··· SOURCE EXTRACT

Quiet was the subject of a recent issue of the California Sunday magazine, and one of the best pieces in the bunch was by Ashley Powers. The story, “Preserving the Quietest Places,” takes readers along on a trip through Rocky Mountain National Park with an expert in soundscapes. The result is stellar reportage and beautiful prose that somehow plays with the sense of sound, a new take on the notion of “show, don’t tell.” Perhaps the highlight of the story: the details Powers offers about her main source’s obsession with loons—his vanity license plate (CMNLOON) and his Instagram handle (@gavia_immer), which is the loon’s Latin name. Just be sure to read this one in relative silence, OK?

On the surface, Paul Kvinta’s Outside Magazine article about the feral cat problem on the Hawaiian island of Kauai technically isn’t a travel article in the traditional sense. About halfway into the piece, however, you realize that the author is telling this news feature with such vivid detail that the piece offers as much of a sense of place as any travel story ever could. The piece is informative, too—read it and you’ll learn how diseases that previously only affected feral cats now are impacting other species of animals. Everybody knows we’re partial to cats in Hawaii, but this piece offers a different perspective entirely. For that reason alone, it’s worth the read.

We’ve jonesed for the Olympic Peninsula ever since the Twilight movies. That explains our initial interest in Lucas Peterson’s recent “Frugal Traveler” column for the New York Times about the Hoh Rain Forest and a nearby town. Peterson’s column is almost always a fun read, and this particular installment is no exception—especially when he talks about the forest floor inside the Hoh where “new trees sprouted out of the moldering logs of their dead ancestors.” His details about Port Townsend were spot-on as well. Yes, it’s a great walking city; yes, it really does rain a lot; and yes, many locals warn open-minded visitors about getting “sucked in.” As travelers, these balanced reviews always make our lives easier.

······
··· EXTRACTED MATERIAL

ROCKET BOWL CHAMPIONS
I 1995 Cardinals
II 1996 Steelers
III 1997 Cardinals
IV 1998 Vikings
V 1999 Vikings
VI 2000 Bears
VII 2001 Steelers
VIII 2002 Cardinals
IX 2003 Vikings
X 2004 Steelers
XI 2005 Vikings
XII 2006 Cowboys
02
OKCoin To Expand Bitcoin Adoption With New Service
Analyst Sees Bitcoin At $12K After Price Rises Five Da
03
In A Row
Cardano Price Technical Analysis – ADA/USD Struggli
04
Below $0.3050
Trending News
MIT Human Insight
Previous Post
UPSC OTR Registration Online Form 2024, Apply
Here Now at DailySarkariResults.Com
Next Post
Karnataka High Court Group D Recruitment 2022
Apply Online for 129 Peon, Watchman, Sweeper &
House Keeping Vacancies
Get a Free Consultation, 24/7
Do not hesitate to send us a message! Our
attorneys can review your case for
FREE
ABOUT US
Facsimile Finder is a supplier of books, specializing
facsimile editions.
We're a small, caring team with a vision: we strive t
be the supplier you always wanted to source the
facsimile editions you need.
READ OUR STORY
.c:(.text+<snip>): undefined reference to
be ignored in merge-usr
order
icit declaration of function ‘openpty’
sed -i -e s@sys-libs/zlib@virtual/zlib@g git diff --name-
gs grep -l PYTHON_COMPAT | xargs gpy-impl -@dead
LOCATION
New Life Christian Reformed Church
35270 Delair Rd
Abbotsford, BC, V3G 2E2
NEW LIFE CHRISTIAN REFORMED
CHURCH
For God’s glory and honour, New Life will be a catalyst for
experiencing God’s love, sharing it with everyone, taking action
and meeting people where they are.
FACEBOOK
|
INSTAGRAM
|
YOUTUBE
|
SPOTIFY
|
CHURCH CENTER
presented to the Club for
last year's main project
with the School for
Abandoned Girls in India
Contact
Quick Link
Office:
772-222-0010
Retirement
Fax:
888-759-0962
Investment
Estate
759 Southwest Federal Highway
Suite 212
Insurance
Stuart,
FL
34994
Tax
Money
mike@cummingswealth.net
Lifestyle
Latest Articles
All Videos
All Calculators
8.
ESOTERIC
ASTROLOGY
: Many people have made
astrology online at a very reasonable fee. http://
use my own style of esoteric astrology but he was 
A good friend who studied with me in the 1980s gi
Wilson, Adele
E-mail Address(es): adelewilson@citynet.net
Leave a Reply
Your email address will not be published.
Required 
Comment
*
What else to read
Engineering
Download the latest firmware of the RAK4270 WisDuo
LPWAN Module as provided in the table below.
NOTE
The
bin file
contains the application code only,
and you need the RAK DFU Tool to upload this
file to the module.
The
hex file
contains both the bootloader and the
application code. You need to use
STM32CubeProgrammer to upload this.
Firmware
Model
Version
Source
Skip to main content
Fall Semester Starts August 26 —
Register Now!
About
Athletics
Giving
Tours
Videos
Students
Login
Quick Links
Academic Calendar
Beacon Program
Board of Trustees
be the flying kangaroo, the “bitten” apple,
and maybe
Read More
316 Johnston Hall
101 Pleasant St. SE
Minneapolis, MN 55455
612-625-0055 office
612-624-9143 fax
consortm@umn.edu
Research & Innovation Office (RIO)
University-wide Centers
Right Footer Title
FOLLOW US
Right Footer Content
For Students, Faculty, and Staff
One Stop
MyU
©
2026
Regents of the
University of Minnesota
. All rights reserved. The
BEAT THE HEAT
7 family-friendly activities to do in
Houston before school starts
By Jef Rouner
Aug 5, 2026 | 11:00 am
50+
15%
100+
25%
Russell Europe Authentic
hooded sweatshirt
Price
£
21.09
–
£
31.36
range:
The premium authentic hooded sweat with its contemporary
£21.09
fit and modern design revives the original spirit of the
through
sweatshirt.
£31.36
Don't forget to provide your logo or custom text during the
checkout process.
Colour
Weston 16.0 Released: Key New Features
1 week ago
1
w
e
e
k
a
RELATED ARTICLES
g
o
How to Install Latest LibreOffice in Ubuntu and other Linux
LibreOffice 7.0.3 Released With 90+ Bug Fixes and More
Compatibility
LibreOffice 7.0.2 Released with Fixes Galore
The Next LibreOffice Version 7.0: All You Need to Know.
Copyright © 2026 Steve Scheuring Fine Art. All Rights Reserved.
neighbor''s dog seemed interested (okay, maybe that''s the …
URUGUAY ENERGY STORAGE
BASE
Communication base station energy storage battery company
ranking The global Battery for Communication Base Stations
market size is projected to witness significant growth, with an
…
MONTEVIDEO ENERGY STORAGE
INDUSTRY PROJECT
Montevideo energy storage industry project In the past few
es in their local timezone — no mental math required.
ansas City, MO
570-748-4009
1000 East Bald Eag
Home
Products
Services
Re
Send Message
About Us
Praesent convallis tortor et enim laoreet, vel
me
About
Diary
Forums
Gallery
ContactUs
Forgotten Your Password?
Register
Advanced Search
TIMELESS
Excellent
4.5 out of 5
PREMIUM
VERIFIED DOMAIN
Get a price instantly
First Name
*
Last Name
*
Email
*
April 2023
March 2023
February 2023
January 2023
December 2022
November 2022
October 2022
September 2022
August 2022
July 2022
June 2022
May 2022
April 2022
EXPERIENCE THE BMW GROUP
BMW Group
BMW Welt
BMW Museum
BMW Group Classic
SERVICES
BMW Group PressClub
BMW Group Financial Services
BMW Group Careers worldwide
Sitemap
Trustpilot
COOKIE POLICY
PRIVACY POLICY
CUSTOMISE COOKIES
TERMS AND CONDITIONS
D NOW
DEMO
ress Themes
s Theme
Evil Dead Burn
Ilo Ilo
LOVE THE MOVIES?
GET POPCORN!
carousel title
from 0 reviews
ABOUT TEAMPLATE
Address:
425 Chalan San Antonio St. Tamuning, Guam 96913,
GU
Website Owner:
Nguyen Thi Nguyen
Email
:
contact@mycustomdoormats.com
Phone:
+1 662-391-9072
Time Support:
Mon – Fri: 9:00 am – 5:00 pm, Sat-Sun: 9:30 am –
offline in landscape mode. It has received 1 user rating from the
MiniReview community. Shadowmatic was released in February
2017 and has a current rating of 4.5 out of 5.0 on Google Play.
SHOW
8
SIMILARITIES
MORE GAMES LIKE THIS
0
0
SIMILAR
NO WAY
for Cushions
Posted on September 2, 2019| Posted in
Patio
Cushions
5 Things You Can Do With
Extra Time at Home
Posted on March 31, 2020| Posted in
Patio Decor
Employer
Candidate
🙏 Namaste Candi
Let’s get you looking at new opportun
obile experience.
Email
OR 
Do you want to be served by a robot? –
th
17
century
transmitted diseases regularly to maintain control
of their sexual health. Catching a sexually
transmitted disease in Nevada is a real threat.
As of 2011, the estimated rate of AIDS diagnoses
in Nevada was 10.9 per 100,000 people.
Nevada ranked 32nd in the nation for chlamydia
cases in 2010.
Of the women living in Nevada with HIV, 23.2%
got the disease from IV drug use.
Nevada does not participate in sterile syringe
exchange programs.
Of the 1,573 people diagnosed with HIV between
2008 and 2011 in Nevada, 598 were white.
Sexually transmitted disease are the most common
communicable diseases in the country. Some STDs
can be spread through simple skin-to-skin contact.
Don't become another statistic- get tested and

······

**WORK INSTRUCTION A:** In the roundup of travel stories, translate this sentence into Spanish: "The piece is informative, too—read it and you’ll learn how diseases that previously only affected feral cats now are impacting other species of animals."
**WORK INSTRUCTION B:**
Use the roundup of travel stories to answer these questions:
(i) Which national park does Ashley Powers's story travel through?
(ii) Which Hawaiian island is Paul Kvinta's article about?
(iii) What is the name of Lucas Peterson's column for the New York Times?

**ANSWER SPACE A:** El artículo también es informativo: léelo y aprenderás cómo enfermedades que antes solo afectaban a los gatos ferales ahora están afectando a otras especies de animales.

**ANSWER SPACE B:**
(i) Rocky Mountain National Park
(ii) Kauai
(iii) "Frugal Traveler"